Suggestion for new repository of software - new versions, ofsoftware in between Ubuntu releases

zerohalo ulist at
Thu Nov 11 15:10:49 UTC 2004

> I can see that major version upgrades can bring new bugs along with new
> features, but minor bug-fix updates, assuming decent regression
> testing,
> will almost always be more stable.
> As things stand, users using the default "stable" Ubuntu applications
> will be struggling with bugs that were fixed upstream several months
> before. I recognise that tracking point releases of user software is
> too
> much work for the developers, but there must be a better solution than
> just "sticking with the old stuff because it's stable". 

I would like to add my two cents of agreement with Ben's point. If
Debian packages worked with Ubuntu, then Ubuntu users who wanted/needed
the latest version of a certain package not included with Ubuntu in
order to fix certain problems they've been experiencing, they would be
able to download the latest package from a Debian repository and
install it. Of course that would be at their own risk and unsupported
by Ubuntu (so as not to burden the Ubuntu developpers). If they
downloaded something that ended up introducing new bugs or breaking
things, they can just go back to the version shipped with Ubuntu.

But seeing that Ubuntu doesn't work with "native" Debian packages
(though it does with some), if someone were able to set up a repository
for Ubuntu of software updates to Ubuntu packages, and even add in other
packages that are not included at all in the Ubuntu universe, then users
would be able to add bug fixes and functionality to their system without
having to wait for the next Ubuntu release. 

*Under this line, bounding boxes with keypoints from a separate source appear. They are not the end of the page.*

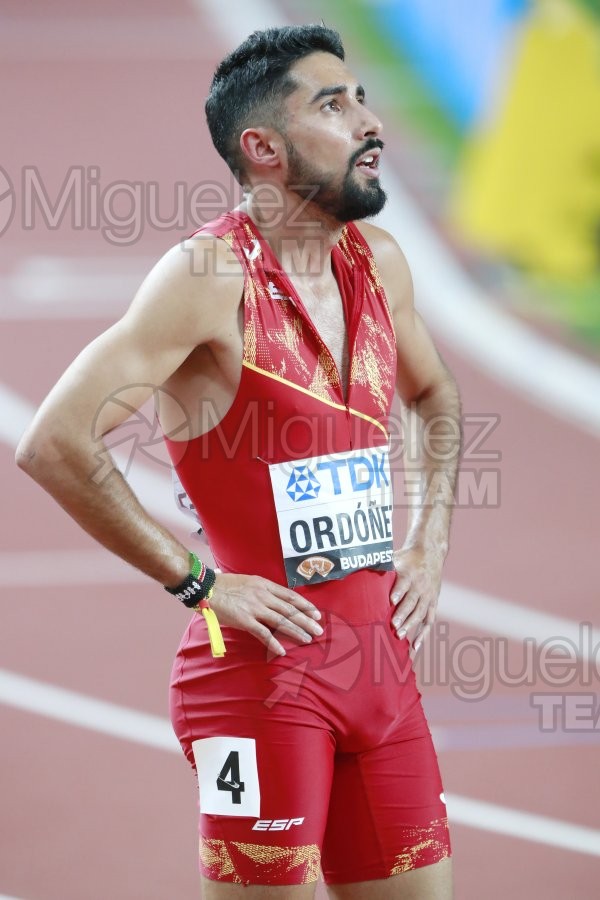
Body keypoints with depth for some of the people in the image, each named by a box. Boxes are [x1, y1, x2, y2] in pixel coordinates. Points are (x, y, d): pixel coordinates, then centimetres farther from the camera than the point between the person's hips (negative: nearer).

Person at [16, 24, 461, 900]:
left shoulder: (377, 263, 8)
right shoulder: (212, 275, -14)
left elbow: (435, 396, 30)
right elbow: (55, 444, -22)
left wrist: (429, 544, 15)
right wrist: (200, 584, -16)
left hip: (381, 659, 7)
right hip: (265, 666, -7)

Of course users do have the option of downloading and compiling program
updates from source, but I have found it very difficult to do so without
running into dependancy problems. An example is GAIM. The
GAIM-Encryption plugin in not included in the Ubuntu universe. Trying
to compile from scratch leads to library dependancy problems that I
(being relatively new to linux) don't have the know-how to solve.
Another example is Seahorse, which is now fired up again after being
dormant for a long time and getting some serious work put into it.
Again compiling from source leads to dependancy issues.